Kiwa Creek

Monday, September 24, 2012

10C sunny but high thin haze.
Worked in the yard and got things started for a garage sale on Saturday. Then a nice dinner and evening to celebrate M's birthday. Was a nice warm day. Cool nights, warm and sunny days in September = Indian summer. And no there is no such thing as First Nations summer,  just ask one.

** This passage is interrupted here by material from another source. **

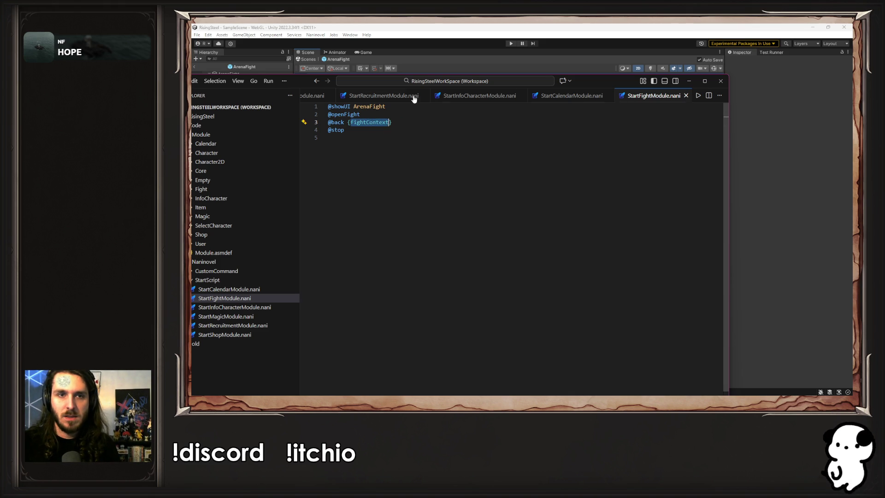
- Add a Naninovel custom variable named fightContext and dock the Project Settings window
left_click(316, 35)
mouse_move(329, 79)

 “How many hours are there in a day, haven’t I worked all day, didn’t that bloody bear almost kill me, was it my fault I was passed out when that stupid boat went by?”
  The moose smiled. Can moose smile? “Yes the bear almost did finish you, but something stopped it, yes you worked all day through your pain and no it wasn’t your fault you passed out. But there are twenty-four hours in a day; the answer to everything isn’t muscle.  You are doing better, but don’t let your guard down, think – use your brains. Don’t look at set backs as disasters, see them as challenges. Let me ask you a question. Are you angry because you are here, because you are injured, because the bear ate your food?”
  As he prepared to reply, Nat felt himself drifting up and in a moment he was hovering beside the moose.  He looked down to his bed and strangely he was still lying there, he said, “This happened before, how can I be in two places at once?”
  “That person down there is the person without, the person here beside me is the person within.”
  Nat nodded satisfied with the reply and somehow more at peace, his frustration and anger suddenly dampened answered in dreamlike tones.  “To answer your question, three questions actually, yes I am angry, it isn’t fair you know.  I was just doing my job, living my life and now I am here.  Why me?  It isn’t fair. Do you think it’s fair?”
  The moose stretched his neck, bringing his head close to Nat’s, his eyes soft with compassion,   “No Nat I don’t think it’s fair, but it happened, the plane crashed, the bear ate your food and injured you; it isn’t fair but it happened, you are here. Now tell me what must you do?”
  Nat stared into the dark brown eye; his first thought was to say that he would just continue, to fight to survive.  Then in a flash of understanding, “It isn’t enough that I keep working and finding food, I must accept what has happened, not struggle within myself against the unfairness. I must embrace the fact that I am here and all those things happened, then I can focus on what I have, what I must do.”
  The moose nodded slowly and smiled again, a different smile, “Yes Nat, but what if you are not found, if food runs out?”
 Nat thought for a moment before he replied once more.  “If things don’t work out, I’ll know that I have done my best, I will set a deadline to be found and then I will move on. If what I do or don’t do doesn’t work. I understand it has nothing to do with fairness.  I guess the best answer is what is – is and my job is to either accept it or change the ‘is’.
  “Good Nat, difficult to put into words but I know you now understand.” The moose lumbered to its feet, “I will leave you now, but if you need to talk with me I won’t be far away.”
  As Nat nodded, the moose disappeared and he felt himself spiraling down to where he still lay staring into the sky.


  


19

  W
hen Nat awoke the clouds had rolled back in, but a bright spot on the eastern horizon indicated he had slept later than usual.  He stretched gingerly, a few sore muscles but nothing like the day before.  As he re-stoked the fire he found that he was whistling through his teeth, he paused thinking, ‘hey I feel pretty good today’.  He looked up at the sky, ‘if those clouds settle there’ll be no planes today, oh well I would really like to see if my pond project works.’ Thinking for a moment he decided to see if he could find anything to eat so he would have a bit more energy for his excavation project. As he started out he snapped his fingers, went back and pulled out the vinegar jug and the snare wires he had prepared days before.